Not sure where to start? Take the provider matching quiz to find a provider who can help you think through the intersection of weight management and family planning.
The FDA and the American Diabetes Association both suggest stopping semaglutide at least two months before trying to conceive. This allows adequate time for the drug to clear your system — semaglutide's half-life is about one week, so it takes approximately five to six weeks for levels to become negligible. Many providers build in an extra buffer and suggest stopping two to three months before actively trying. If pregnancy is a possibility in the near future, discuss your timeline with your provider sooner rather than later.
Stop taking the medication and contact both your prescribing provider and your OB-GYN. The human data available — including a systematic review of over 1,100 exposed pregnancies — has not shown a consistent increase in birth defects from first-trimester semaglutide exposure. The animal study findings involved a biological mechanism (the inverted yolk sac placenta) that doesn't exist in humans. While these results are reassuring, they're not definitive. Your providers can assess your specific situation, timing of exposure, and any additional risk factors.
Yes, indirectly. Weight loss of 5-10% can restore ovulation in women with obesity-related anovulation, and semaglutide's average 15% weight loss often exceeds that threshold. Women with PCOS see particular benefit because semaglutide improves insulin resistance and can reduce androgen levels. Semaglutide also slows gastric emptying, which may reduce the absorption of oral contraceptives — the FDA updated the label to address this. If you're on semaglutide and don't want to become pregnant, confirm your birth control method is reliable with your provider.
Current guidance says no. Semaglutide has not been adequately studied in breastfeeding women. One small 2024 study of eight women found no detectable drug transfer into breast milk, which is biologically consistent with semaglutide being a large peptide molecule. But a single study with eight participants isn't enough to establish safety. Most providers advise against semaglutide during breastfeeding, especially in the first six months. After complementary foods are introduced, some may consider it on a case-by-case basis.
Both contain semaglutide and carry the same pregnancy precautions. The oral pill (25 mg daily) has the same FDA labeling regarding pregnancy: discontinue at least two months before planned conception. The oral form may have an additional interaction with oral contraceptives beyond the gastric emptying effect — both the pill form and the hormonal contraceptive are absorbed through the GI tract. If you're on oral Wegovy and using oral birth control, discuss backup methods with your provider. The oral Wegovy guide covers other considerations about the pill formulation.
"Ozempic babies" is a social media term for pregnancies that occur — often unexpectedly — in women taking semaglutide or other GLP-1 medications. The phenomenon is driven by weight loss restoring ovulation in women who were previously anovulatory, particularly those with PCOS or obesity-related infertility. The drug's effect on gastric emptying can also reduce oral contraceptive absorption, contributing to unplanned pregnancies. While the fertility improvement is real, GLP-1 medications are not approved or studied as fertility treatments.
Animal studies have not shown effects on male fertility from semaglutide. There is no evidence that a male partner's use of semaglutide affects sperm quality, conception, or fetal development. The drug is metabolized in the person taking it and does not transfer to a partner. If your male partner is on semaglutide and you're trying to conceive, his medication does not need to be stopped based on current evidence.

• • • •

* _EXERCISE REQUIREMENTS_
From the semaglutide and pregnancy text, copy the stretch from "Stop taking the" through "additional risk factors." word for word. Rely only on the text about semaglutide and pregnancy, not on the entries.

Stored records:
• • • •

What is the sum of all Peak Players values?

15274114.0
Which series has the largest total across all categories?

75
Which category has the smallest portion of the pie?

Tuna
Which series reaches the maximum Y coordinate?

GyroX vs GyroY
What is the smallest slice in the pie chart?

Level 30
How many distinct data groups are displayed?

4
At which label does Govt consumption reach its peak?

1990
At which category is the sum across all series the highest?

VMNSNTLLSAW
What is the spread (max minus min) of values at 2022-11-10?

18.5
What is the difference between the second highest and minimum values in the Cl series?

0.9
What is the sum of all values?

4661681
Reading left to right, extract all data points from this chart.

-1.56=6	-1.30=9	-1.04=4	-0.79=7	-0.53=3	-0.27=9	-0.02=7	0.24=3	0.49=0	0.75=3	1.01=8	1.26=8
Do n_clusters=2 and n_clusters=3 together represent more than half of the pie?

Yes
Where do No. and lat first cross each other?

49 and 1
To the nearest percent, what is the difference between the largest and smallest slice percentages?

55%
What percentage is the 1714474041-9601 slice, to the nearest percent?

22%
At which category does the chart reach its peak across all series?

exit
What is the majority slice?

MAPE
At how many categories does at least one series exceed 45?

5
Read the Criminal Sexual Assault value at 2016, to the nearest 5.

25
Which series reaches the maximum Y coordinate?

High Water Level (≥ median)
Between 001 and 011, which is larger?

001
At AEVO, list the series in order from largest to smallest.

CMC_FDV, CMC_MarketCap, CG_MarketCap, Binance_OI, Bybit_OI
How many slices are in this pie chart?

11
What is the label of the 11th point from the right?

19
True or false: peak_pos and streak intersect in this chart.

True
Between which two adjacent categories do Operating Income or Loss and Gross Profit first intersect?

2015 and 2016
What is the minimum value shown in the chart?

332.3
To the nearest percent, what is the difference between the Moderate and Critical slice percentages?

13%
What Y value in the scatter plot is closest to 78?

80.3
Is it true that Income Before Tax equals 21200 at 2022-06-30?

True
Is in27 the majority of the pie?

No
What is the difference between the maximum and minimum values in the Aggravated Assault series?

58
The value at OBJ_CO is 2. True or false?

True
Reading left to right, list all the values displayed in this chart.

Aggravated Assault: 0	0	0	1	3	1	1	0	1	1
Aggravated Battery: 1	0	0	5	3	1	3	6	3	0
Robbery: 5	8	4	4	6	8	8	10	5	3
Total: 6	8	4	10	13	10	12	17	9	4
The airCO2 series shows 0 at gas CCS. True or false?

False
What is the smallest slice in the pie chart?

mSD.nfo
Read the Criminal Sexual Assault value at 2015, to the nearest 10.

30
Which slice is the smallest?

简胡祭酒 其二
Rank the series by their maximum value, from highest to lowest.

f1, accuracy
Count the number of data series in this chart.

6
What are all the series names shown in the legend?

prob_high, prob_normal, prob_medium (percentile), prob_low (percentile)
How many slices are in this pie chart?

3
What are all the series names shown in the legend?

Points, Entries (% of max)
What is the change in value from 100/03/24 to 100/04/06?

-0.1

• • • •

* _RESPONSE TO THIS TASK_
Stop taking the medication and contact both your prescribing provider and your OB-GYN. The human data available — including a systematic review of over 1,100 exposed pregnancies — has not shown a consistent increase in birth defects from first-trimester semaglutide exposure. The animal study findings involved a biological mechanism (the inverted yolk sac placenta) that doesn't exist in humans. While these results are reassuring, they're not definitive. Your providers can assess your specific situation, timing of exposure, and any additional risk factors.